Welcome, Anach!  I'm new here too and also want to write a fantasy novel, in the vein of "science fantasy."  I'm a big Tolkien-ite (who isn't right?).  The Silmarillion has had a profound impact on me, perhaps more than the Lord of the Rings.


----------



## Anachronomicorn (Apr 28, 2013)

Thanks, Jared! I'm a big fan of sci-fi/fantasy blends. Have you read anything by Karl Schroeder? He does a great job of mixing elements from both genres. I've never read The Silmarillion, it's a lot harder to find than the LOTR and The Hobbit.


----------



## Jared77 (Apr 28, 2013)

Karl Schroeder - funny you should ask.  I just bought and am reading The Complete Idiot's Guide to Publishing Science Fiction - by Schroeder and another guy.  I haven't read his fiction though.


----------



## Nickleby (Apr 28, 2013)

Welcome to the forum, Anachronomicorn. You'll find plenty of good advice here. I can tell you three things about writing you must never forget.
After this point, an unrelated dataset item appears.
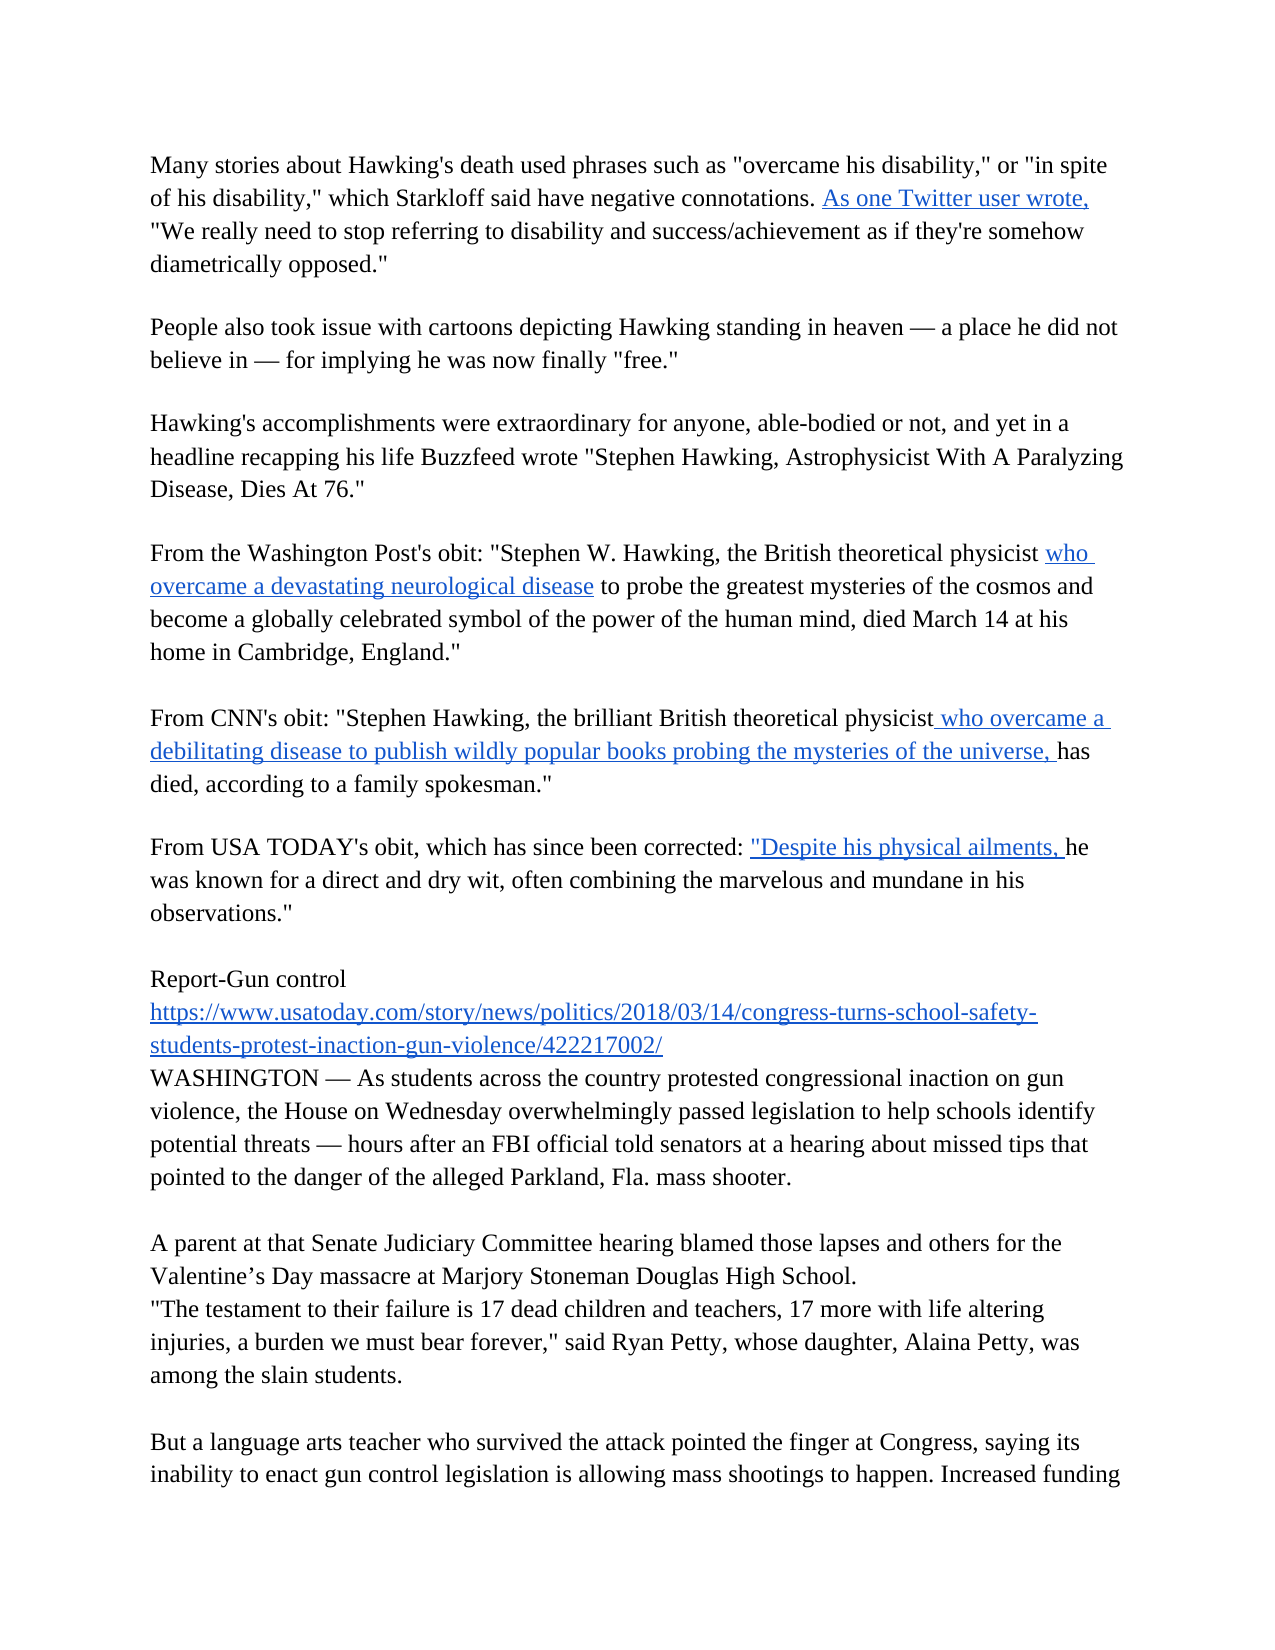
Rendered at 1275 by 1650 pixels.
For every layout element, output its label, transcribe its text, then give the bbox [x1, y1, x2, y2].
One, writing is the best way to learn to write. Two, anything anyone tells you about your work is subjective. Three, there are no rules, only guidelines, and don't let anyone tell you different.


----------



## Anachronomicorn (Apr 28, 2013)

Tyvm, Nickleby. I'll do my best to take your advice to heart.


----------



## ppsage (Apr 28, 2013)

The Silmarillion


----------



## PiP (Apr 29, 2013)

Anachronomicorn

A warm welcome to WF. You've certainly come to the right place for tips, advice and experiences.

Carole


----------



## stevetaylor67 (Apr 29, 2013)

Welcome to the forums Anachronomicorn. Any help via tips and advice you require will no doubt come your way when you post some writing on the forums, which I see you can already do as you've reached ten posts in good time! Feel free to send me a link to your work and I'll help if I can.


----------



## Trilby (Apr 29, 2013)

Hi there and welcome to the forums.


----------



## Ariel (Apr 29, 2013)

Welcome to the forums.  To answer your question about who isn't a Tolkien-ite . . . Me.  Read LOTR and the Hobbit.  Tried reading Similirion.  Couldn't stand it.  I prefer my reading with some teeth.


----------



## Fei (Apr 29, 2013)

hello. welcome to the forums


----------



## Anachronomicorn (Apr 29, 2013)

Hey, thanks everybody! You make me feel right at home. XD And thank you ppsage for the link, that's not a bad price at all. I'm starting my first short story today, I think it'll feature a gifted child and a unicorn. Wish me luck!


----------